§ **EXERCISE DATA**:
Start of Block

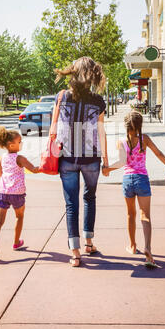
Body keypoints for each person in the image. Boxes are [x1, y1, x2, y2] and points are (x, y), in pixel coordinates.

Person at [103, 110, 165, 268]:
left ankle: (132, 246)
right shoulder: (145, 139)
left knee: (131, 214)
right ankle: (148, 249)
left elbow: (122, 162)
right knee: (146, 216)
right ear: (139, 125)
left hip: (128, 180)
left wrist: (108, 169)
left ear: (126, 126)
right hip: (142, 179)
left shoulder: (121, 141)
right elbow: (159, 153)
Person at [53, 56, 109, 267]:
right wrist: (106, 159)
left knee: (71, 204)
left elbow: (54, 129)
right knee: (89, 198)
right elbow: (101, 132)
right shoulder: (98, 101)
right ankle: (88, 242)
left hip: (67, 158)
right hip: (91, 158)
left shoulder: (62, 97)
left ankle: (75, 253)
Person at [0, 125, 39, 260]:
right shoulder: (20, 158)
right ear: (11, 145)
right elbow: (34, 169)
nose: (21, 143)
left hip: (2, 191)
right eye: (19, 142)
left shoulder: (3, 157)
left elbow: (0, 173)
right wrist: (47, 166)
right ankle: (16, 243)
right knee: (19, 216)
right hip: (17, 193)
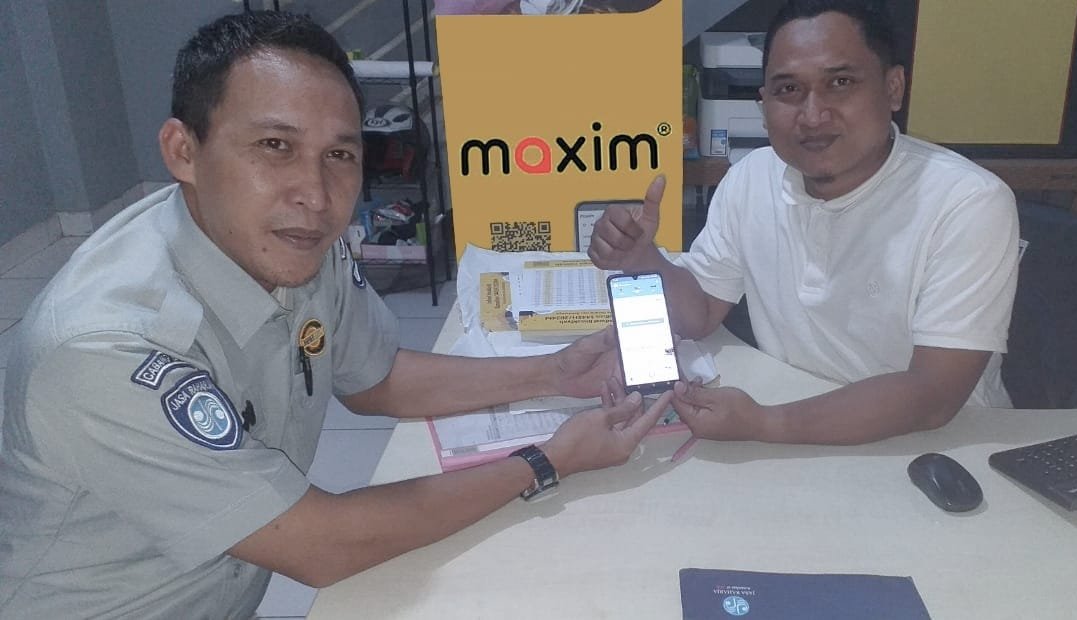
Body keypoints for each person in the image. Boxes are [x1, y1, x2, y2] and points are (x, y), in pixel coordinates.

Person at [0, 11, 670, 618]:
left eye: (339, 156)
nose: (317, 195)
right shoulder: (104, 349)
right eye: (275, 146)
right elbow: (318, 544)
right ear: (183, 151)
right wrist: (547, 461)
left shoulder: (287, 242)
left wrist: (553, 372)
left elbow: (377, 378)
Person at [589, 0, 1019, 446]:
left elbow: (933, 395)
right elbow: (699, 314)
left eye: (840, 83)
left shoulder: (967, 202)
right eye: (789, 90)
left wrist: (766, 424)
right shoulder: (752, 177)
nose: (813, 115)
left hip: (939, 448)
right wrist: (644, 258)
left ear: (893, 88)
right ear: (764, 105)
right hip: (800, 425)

End of Block
Start of Block

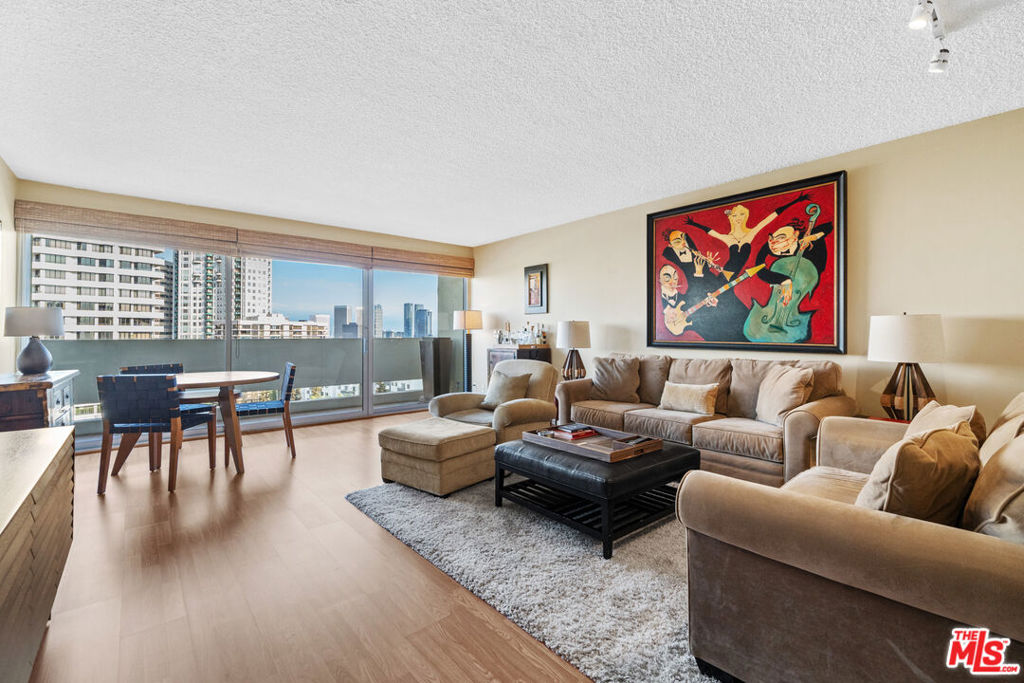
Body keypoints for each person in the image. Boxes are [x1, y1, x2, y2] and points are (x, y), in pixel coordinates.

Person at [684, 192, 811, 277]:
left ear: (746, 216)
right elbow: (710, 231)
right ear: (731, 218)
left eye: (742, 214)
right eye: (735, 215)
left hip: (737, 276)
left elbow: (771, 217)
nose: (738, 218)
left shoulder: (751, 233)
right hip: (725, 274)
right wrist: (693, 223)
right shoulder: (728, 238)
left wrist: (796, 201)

End of Block
Start of Block

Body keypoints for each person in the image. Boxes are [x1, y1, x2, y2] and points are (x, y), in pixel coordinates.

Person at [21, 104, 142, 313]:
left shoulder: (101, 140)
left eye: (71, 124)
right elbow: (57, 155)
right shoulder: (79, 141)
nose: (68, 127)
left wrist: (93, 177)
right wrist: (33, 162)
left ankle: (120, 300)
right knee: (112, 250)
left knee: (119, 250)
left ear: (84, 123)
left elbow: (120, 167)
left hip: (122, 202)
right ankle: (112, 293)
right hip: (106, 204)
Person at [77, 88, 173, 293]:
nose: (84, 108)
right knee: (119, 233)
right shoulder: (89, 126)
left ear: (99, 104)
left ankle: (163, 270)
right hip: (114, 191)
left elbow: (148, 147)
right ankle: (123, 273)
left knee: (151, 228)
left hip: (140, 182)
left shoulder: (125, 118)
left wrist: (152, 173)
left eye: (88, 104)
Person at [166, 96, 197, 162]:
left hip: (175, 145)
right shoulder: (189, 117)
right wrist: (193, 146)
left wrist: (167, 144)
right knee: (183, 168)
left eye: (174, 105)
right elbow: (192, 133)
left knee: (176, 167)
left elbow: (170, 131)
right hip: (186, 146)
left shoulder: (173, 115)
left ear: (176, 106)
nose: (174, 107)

End of Block

§ **DIRECTIONS FOR THIS TASK**: Find the lines in the records that contain the word "knee", then copy every one of them.

§ **RESPONSE TO THE EXERCISE**:
left knee: (131, 214)
right knee: (146, 216)
left knee: (71, 204)
right knee: (89, 198)
right knee: (19, 216)
right knee: (112, 250)
left knee: (119, 250)
right knee: (119, 233)
left knee: (151, 228)
right knee: (183, 168)
left knee: (176, 167)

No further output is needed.